Rockset is a highly elastic and distributed service that is deployed via Kubernetes. Due to the elasticity of the system, many servers are spun up and down all the time during normal operation. Unknown to us, there was a bug in our container networking interface that failed to de-allocate IP blocks assigned to new servers. Eventually we ran out of IP blocks to assign to new servers that get spun up, which caused a cascading failure leading to the long outage.

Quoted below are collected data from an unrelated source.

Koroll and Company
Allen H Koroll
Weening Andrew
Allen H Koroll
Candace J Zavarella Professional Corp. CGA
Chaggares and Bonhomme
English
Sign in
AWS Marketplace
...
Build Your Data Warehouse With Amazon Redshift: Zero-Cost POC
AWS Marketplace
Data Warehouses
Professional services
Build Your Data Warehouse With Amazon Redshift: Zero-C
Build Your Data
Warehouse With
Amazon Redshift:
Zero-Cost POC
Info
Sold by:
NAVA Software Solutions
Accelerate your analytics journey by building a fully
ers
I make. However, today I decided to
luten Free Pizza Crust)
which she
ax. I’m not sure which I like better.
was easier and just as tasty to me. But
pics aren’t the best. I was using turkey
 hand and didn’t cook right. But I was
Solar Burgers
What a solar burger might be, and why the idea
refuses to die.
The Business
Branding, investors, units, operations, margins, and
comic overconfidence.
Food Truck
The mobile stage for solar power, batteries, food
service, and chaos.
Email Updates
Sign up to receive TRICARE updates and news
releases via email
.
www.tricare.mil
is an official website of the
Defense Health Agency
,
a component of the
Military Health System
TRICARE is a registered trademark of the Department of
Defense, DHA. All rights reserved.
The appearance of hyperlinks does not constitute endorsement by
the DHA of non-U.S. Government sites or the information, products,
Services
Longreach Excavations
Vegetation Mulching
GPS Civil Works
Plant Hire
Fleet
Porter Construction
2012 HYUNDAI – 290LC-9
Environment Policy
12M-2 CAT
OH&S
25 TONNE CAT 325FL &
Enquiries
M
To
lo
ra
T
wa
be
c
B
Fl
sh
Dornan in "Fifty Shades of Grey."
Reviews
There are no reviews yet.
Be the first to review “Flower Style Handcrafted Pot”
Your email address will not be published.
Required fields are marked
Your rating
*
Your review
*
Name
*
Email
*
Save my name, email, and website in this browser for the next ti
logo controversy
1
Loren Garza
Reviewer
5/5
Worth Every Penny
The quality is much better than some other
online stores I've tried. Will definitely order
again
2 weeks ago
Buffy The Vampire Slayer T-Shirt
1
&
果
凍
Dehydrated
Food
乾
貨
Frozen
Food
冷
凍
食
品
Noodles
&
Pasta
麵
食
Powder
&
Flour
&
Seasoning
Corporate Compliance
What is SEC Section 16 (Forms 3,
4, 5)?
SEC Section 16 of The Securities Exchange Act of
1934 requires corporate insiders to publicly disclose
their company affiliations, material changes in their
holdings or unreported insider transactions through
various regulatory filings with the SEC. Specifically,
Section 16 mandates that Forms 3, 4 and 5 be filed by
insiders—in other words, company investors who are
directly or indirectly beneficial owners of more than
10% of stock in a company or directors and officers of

Not being able to assign IP blocks to new servers caused lots of warning log lines to be generated on our Kubernetes control plane nodes, which eventually filled up the disks and triggered the automatic eviction of several control plane services to try and reclaim disk space, but it was ultimately unsuccessful. The absence of one of these control plane services caused another one of our services that provides fined grained access to AWS APIs to fail as well, which ultimately led to our data nodes not being able to do their job.
We will be making several changes to our infrastructure to prevent this type of failure from occurring again. Some of the changes address the root cause, such as fixing the underlying IP address allocation bug, and monitoring available number of intranet IP addresses. Other changes are designed to prevent the failures from cascading from one part of the infrastructure to the rest, and adding more monitoring for all mission critical services. We also have long-term plans that will make such a failure mode no longer possible.
We sincerely apologize for the impact this has caused for our customers. We will be doing everything we can to learn from this incident and do better for the future.